» **Passage provided**:
Begin
So I apologize if I came off high-horse--I didn't mean to. I know it's rotten. I do want to encourage people who can--who are allowed to--to do it, despite the bullshit of the system. It doesn't hurt much, it doesn't take too long, they'll usually give you a gift certificate for a pie or something. And a lot of the people who don't/haven't donated just haven't thought about it, or haven't found the time. But I wish the system wasn't so fucked. And I wish I knew what to do about it.

Second of all. Tangential relation at best, started to write/post this last night, but couldn't get through it. I'll get sick of crying through that song, eventually:

I only just learned that some of the biggest St. Patrick's Day parades--ones in New York and in Boston, for instance--ban gay groups (and even gay marchers) from their midst. Don't want them. Explicitly.

. . .I think I may be heartbroken.

See, I had a tiny inkling--just a little weak tickle, every year--that some year, eventually, I wanted to be in New York or Chicago or Boston for St. Patrick's. I'm religion-free, and I'm a mutt, but I know where I identify more strongly on the rare given day I try. And I wanted to cross the country, to be somewhere with a strong Irish-American community that celebrates, that revels, that adores. One that turns out and is game to enjoy it. Here, there's the occasional green shirt, and I hear P. Wexford's in Modesto goes to town, but that's an Irish Pub. And that's the only one. The Guinness goes on sale, and if you get 6 packs or more, you get a few dollars off on your meat.
End
» **Set problem 1**: Revise the passage from "I only just" to "may be heartbroken.", inclusive, swapping "parades" for "processions".
» **Set problem 2**: According to the passage, which cities hold St. Patrick's Day parades that ban gay groups?

Dataset entries:
Begin
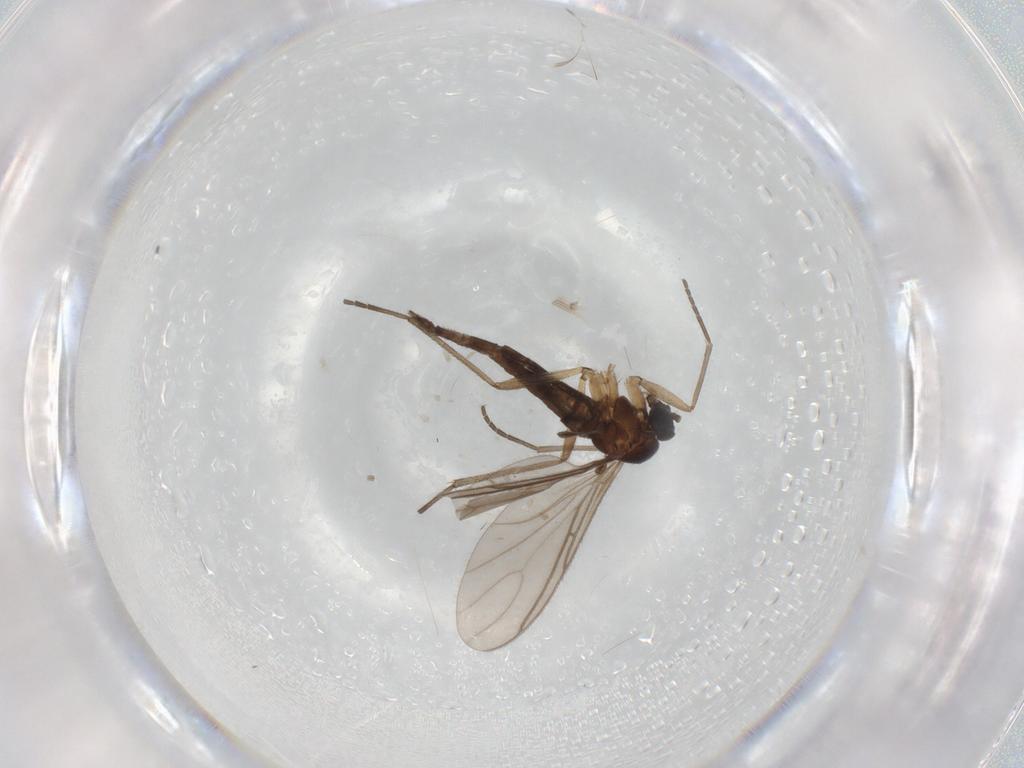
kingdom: Animalia
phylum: Arthropoda
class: Insecta
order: Diptera
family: Sciaridae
End
» **Task result 1**:
I only just learned that some of the biggest St. Patrick's Day processions--ones in New York and in Boston, for instance--ban gay groups (and even gay marchers) from their midst. Don't want them. Explicitly.

. . .I think I may be heartbroken.

» **Task result 2**: New York and Boston